DATA PROVIDED »
========
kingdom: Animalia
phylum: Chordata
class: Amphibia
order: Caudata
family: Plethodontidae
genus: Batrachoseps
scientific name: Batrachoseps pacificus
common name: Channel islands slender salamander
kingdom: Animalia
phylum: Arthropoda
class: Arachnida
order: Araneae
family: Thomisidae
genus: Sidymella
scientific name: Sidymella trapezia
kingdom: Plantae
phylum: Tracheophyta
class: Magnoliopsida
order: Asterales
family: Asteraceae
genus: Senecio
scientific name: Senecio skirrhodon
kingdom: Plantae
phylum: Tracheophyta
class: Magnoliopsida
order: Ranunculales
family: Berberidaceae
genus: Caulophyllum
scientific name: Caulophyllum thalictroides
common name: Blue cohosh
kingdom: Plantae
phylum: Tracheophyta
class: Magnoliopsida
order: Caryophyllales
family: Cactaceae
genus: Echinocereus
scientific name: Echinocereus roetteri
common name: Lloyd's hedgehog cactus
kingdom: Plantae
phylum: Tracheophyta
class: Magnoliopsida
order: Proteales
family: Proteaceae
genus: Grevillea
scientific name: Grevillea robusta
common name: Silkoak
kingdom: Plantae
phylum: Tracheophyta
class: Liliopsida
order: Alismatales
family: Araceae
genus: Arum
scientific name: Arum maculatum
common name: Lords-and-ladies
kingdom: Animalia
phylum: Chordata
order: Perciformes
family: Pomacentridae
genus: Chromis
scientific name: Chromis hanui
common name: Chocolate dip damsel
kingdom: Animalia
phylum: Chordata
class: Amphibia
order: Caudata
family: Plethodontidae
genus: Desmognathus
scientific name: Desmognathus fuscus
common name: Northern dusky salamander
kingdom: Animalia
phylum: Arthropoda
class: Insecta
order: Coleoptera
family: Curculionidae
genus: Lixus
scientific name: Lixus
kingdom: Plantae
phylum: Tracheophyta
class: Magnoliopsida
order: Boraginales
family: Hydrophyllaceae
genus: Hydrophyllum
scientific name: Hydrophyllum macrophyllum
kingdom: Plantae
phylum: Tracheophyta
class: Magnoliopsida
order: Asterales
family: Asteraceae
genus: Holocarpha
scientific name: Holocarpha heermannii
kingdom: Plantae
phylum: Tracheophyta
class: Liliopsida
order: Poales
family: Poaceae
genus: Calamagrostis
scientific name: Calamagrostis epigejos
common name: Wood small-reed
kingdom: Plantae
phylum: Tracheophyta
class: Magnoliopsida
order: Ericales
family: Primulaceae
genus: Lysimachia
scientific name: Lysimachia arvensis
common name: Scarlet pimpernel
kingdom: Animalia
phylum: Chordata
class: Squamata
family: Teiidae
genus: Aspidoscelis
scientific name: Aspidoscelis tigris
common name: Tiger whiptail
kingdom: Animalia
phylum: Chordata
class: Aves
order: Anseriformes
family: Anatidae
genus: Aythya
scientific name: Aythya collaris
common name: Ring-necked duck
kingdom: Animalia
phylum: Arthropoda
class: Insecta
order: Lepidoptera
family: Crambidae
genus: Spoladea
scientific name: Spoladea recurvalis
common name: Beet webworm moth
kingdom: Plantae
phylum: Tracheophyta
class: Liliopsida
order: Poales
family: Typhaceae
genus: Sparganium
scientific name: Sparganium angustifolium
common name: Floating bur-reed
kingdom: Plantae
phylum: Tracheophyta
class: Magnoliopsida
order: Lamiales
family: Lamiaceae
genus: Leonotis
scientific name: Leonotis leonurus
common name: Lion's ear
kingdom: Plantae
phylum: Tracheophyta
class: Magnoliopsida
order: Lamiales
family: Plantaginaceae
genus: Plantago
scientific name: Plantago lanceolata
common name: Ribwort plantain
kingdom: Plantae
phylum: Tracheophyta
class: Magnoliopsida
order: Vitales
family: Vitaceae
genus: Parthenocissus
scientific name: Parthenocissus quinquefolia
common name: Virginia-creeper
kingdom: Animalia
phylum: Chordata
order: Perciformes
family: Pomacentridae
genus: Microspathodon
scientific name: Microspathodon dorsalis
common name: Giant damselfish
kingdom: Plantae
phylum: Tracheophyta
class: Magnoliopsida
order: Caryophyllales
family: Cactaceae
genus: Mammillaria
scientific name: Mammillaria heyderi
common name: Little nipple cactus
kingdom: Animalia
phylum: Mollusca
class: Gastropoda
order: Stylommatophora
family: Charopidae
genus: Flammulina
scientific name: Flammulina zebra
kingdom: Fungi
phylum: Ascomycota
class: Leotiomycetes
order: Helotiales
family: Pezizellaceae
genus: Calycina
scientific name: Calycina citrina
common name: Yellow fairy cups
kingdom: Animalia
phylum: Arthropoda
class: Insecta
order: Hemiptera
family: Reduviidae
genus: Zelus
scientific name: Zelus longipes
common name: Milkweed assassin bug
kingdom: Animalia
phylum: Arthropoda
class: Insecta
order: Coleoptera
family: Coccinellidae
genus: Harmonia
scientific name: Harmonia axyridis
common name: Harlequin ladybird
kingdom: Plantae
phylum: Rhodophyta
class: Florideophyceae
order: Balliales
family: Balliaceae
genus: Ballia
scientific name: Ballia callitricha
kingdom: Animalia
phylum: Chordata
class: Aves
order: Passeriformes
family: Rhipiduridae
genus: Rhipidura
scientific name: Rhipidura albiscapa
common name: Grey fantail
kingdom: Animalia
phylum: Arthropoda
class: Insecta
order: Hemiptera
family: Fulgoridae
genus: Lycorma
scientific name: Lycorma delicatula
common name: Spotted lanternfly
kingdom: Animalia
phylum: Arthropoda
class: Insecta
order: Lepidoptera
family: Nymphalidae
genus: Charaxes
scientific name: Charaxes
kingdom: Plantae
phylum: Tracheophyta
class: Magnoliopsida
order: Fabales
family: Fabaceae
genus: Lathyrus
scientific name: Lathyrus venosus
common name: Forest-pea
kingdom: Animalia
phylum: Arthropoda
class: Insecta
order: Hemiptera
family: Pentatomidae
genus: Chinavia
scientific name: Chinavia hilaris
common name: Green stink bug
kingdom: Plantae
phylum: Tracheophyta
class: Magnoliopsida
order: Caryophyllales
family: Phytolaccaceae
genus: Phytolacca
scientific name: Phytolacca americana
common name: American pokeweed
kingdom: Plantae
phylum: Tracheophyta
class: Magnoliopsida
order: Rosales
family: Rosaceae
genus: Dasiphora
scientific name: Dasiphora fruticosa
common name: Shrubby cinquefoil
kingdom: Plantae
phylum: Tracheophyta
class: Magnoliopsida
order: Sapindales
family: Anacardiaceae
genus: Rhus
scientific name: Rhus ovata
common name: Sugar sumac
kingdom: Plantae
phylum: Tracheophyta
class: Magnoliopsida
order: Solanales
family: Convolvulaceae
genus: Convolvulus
========
GIVEN INSTRUCTION » Convert the rows above, from the line containing "common name: Sugar sumac" through the final row, into a numbered list that leaves out any blank lines.

TASK RESPONSE »
1. common name: Sugar sumac
2. kingdom: Plantae
3. phylum: Tracheophyta
4. class: Magnoliopsida
5. order: Solanales
6. family: Convolvulaceae
7. genus: Convolvulus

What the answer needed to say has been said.